# What's the "secret" behind Lee HT Filters?



## derekleffew (Nov 13, 2011)

In my and most others' experience, the Lee Filters High Temperature line of colors DO last longer and ARE worth the extra cost. (Obtaining product in a timely manner is a totally separate discussion.)

The QotD though (for students only for at least a week) is WHY? 
Is the HT media thicker/thinner than the regular? A different substrate? Different, more stable dyes? If it's so great, why not just make all filters out of it?

While everyone is answering, I'll be in my garage playing mad scientist with pieces of R85, L085, and HT085.


http://www.youtube.com/watch?v=ELPSrwBCoz8


----------



## shiben (Nov 14, 2011)

I would imagine it would be the substrate. I would guess it has more Polyester and less polycarbonate. I think there are about a dozen types of polyesters, so one could probably find a more heat resistant type than all the others. In addition, Lee says they use a different surface material, so I would imagine the dye is a bit different, and the coating probably has some IR-Reflective properties. 

As to why you dont just use it for everything, I believe it absorbs a bit of the light, thus lowering transmission, and I have a feeling its also more expensive and there are probably less colors available, thus limiting your choices. Also, since I would imagine it comes in N/C, there is an extra product you can get people to buy so there is probably economic reasons to not make all colors out of it.


----------



## ejsandstrom (Nov 16, 2011)

Disclamer: I am not a student. Other than HKU (Hard Knocks University). But I still dont know jack. 

I would say it is probobly the dyes have UV and IR stable properties. Maybe even some microscopic reflective elements. 

I would echo the lack of color choices as to why not make them all HT. It actually goes against a lot of business models to carry overlapping products. Why carry 3 different reds when 1 will do.


----------



## josh88 (Nov 16, 2011)

ejsandstrom said:


> It actually goes against a lot of business models to carry overlapping products. Why carry 3 different reds when 1 will do.
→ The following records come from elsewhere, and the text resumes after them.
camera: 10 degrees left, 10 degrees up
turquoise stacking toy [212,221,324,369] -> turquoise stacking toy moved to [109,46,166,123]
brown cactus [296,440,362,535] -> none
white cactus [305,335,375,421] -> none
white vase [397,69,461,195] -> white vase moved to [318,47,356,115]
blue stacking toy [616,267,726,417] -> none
probably because people buy all 3 versions. especially if they are priced different, the average person might not need the HT and would like to save the change and some people want the HT. If there's demand and they are making profit why get rid of the overlap?


----------



## shiben (Nov 18, 2011)

ejsandstrom said:


> Why carry 3 different reds when 1 will do.


 
Because all three reds are slightly different. Look at the Rosco line, with R25, 26 and 27. Three reds, each with a TOTALLY different feel.


----------



## zmb (Nov 18, 2011)

shiben said:


> Because all three reds are slightly different. Look at the Rosco line, with R25, 26 and 27. Three reds, each with a TOTALLY different feel.
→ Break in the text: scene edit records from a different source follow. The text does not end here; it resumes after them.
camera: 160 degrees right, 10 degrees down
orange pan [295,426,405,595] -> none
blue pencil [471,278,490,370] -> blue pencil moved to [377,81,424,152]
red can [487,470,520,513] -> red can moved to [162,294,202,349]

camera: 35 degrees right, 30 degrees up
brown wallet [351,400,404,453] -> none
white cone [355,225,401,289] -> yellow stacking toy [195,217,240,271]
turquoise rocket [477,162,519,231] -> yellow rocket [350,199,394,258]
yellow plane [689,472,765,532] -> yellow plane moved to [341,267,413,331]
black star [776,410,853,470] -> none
 Now consider how many different blues there are, some are totally different while some are right next to each other.


----------



## ejsandstrom (Nov 30, 2011)

shiben said:


> Because all three reds are slightly different. Look at the Rosco line, with R25, 26 and 27. Three reds, each with a TOTALLY different feel.


 

zmb said:


> Now consider how many different blues there are, some are totally different while some are right next to each other.



But to me those are 3 different products. If you have R25, why make it in 3 different materials? 

My point being that for a car there are limited amount of thread pitch and size lug nuts. Rather than carry Ford, Chevy, and Dodge lug nuts that are all the same size and pitch, the company will carry 1 sku and all the brands will relate to that sku. Inventory on the shelves is taxable. This is the reason for end of quarter sales. Honda dosnt have a sale on a specific date because it sounded good, they do it because they need to clear out inventory or pay tax on it. It is an asset rather than inventory.


----------



## shiben (Nov 30, 2011)

ejsandstrom said:


> But to me those are 3 different products. If you have R25, why make it in 3 different materials?
> 
> My point being that for a car there are limited amount of thread pitch and size lug nuts. Rather than carry Ford, Chevy, and Dodge lug nuts that are all the same size and pitch, the company will carry 1 sku and all the brands will relate to that sku. Inventory on the shelves is taxable. This is the reason for end of quarter sales. Honda dosnt have a sale on a specific date because it sounded good, they do it because they need to clear out inventory or pay tax on it. It is an asset rather than inventory.


 
I think I see what your point is, why have, for example, R27 HT and R27? I think the reason for it is that the vast majority of people using the colors do not need their R27 in a HT version. If it only came that way, for an extra cost, many people would just switch to some other brand that was cheaper, thus lowering their sales, while the HT users would continue to buy the same product anyhow. Its the sales of the slightly lower priced product that most likely drive this, if I had to guess.


----------